Keep balances low on credit cards and other “revolving credit”.

Pay off debt rather than moving it around (pay down revolving credit instead of closing out accounts. Owing the same amount but having fewer open accounts may lower your score).

Don't close unused credit cards as a short-term strategy to raise your score.

Don't open a number of new credit cards that you don't need, just to increase your available credit.

If you have been managing credit for a short time, don't open a lot of new accounts too rapidly. (new accounts will lower your average account age which can adverse affect credit scores).

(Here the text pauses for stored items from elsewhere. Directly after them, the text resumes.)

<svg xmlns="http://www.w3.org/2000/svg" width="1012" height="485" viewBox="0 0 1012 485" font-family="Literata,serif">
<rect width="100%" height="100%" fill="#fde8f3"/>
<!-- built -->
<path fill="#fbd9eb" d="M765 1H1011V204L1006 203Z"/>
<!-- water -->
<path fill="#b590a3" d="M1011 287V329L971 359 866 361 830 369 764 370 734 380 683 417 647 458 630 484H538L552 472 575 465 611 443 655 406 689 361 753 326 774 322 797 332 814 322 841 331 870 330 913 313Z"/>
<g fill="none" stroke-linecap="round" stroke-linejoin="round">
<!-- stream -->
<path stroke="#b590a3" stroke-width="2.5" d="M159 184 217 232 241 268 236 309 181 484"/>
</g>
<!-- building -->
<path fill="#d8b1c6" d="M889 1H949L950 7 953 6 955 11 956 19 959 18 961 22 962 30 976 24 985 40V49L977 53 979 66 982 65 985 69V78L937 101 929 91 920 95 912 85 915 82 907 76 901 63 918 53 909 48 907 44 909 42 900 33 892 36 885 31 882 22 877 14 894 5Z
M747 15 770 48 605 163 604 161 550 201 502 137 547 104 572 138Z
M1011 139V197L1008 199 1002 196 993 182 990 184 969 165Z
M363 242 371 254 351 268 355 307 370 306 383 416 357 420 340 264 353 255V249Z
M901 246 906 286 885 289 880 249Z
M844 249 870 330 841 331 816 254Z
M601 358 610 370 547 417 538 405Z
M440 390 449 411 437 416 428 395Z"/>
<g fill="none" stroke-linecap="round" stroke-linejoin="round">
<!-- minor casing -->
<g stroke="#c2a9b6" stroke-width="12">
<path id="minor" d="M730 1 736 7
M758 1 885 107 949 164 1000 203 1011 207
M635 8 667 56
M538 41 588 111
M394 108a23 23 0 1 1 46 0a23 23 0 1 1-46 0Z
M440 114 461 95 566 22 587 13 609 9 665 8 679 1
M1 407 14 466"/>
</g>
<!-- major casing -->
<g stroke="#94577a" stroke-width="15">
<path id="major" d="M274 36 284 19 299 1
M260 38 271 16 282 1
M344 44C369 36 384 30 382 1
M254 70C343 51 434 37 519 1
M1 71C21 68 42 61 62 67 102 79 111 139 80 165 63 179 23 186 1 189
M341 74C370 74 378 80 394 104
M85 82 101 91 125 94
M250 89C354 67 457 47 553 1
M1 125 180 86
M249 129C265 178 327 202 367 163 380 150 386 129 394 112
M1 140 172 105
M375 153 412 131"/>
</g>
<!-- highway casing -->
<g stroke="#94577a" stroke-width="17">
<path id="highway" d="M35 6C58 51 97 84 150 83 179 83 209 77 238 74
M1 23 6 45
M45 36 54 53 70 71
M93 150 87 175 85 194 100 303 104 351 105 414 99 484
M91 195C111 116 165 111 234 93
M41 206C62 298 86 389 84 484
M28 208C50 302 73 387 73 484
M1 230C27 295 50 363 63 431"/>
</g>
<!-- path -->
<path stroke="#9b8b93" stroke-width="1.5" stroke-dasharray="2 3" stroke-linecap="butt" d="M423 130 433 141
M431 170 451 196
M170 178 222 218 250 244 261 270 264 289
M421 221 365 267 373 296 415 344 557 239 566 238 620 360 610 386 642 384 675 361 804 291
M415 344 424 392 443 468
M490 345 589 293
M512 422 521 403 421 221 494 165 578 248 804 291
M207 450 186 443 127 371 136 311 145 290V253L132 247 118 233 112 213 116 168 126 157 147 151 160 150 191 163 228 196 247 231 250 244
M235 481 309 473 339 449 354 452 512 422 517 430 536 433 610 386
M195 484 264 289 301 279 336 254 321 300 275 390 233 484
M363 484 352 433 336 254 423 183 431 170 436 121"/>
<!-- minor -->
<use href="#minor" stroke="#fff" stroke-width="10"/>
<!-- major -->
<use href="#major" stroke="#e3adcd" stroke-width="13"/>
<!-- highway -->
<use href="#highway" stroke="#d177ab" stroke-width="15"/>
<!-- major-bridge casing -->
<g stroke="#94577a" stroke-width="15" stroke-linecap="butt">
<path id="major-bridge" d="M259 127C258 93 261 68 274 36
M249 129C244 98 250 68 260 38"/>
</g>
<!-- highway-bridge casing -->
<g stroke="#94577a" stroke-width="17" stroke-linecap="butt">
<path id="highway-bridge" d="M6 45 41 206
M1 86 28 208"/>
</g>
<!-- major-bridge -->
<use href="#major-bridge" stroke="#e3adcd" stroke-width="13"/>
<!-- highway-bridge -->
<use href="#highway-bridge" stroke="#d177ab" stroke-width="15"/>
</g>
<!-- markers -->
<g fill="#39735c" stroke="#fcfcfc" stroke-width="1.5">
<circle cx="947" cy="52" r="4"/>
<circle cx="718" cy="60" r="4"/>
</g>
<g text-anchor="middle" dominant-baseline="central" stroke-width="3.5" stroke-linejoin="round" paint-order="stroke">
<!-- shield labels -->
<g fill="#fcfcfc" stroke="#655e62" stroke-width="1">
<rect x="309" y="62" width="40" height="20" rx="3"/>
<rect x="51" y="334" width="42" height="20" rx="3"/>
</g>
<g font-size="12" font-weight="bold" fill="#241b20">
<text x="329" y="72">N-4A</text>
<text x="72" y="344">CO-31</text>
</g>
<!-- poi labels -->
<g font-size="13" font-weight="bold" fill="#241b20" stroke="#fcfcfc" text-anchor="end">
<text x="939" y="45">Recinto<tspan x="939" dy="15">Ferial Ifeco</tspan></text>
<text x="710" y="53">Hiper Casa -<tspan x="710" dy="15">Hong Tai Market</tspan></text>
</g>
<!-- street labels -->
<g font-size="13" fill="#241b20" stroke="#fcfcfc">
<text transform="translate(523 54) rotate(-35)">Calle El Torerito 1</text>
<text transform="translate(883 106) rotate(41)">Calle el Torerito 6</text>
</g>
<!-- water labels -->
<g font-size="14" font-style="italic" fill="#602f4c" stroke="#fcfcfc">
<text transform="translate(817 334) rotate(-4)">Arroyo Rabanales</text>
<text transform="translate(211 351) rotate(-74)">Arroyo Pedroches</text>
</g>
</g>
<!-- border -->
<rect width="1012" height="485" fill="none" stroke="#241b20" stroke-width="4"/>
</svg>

You can find addition tips on at

You can get a free credit report once a year at

Wednesday, November 7, 2007

Piggyback Credit Schemes

If it's legal, is it still cheating? Lenders continue to be misled by borrowers who use piggyback credit schemes to inflate their credit score. The scam goes like this: Piggyback credit companies pay credit card holders with superior payment histories to open up their account to authorized users. The user has no actual access to the credit card account, but as a listed user, the positive payment history ends up on the users credit history. Piggyback companies claim that this can raise credit scores by 100 to 200 points within 30 to 90 days. What does this mean to lenders? It means that high risk, poor credit consumers receive better rates and loan terms, and lenders are underwriting higher risks then they know. How prevalent is this? It's hard to say. But if it is being widely used by borrowers, it certainly doesn't help an industry already reeling from defaults, foreclosures, and fraud.

The FTC has made no ruling on the legality of these plans, so as of now, there doesn't seem to be an end to the deception. Fair Isaac, the developers of the FICO score most commonly used for mortgage underwriting, has been working on a new scoring model to combat the schemes. However, the new model has yet to be released.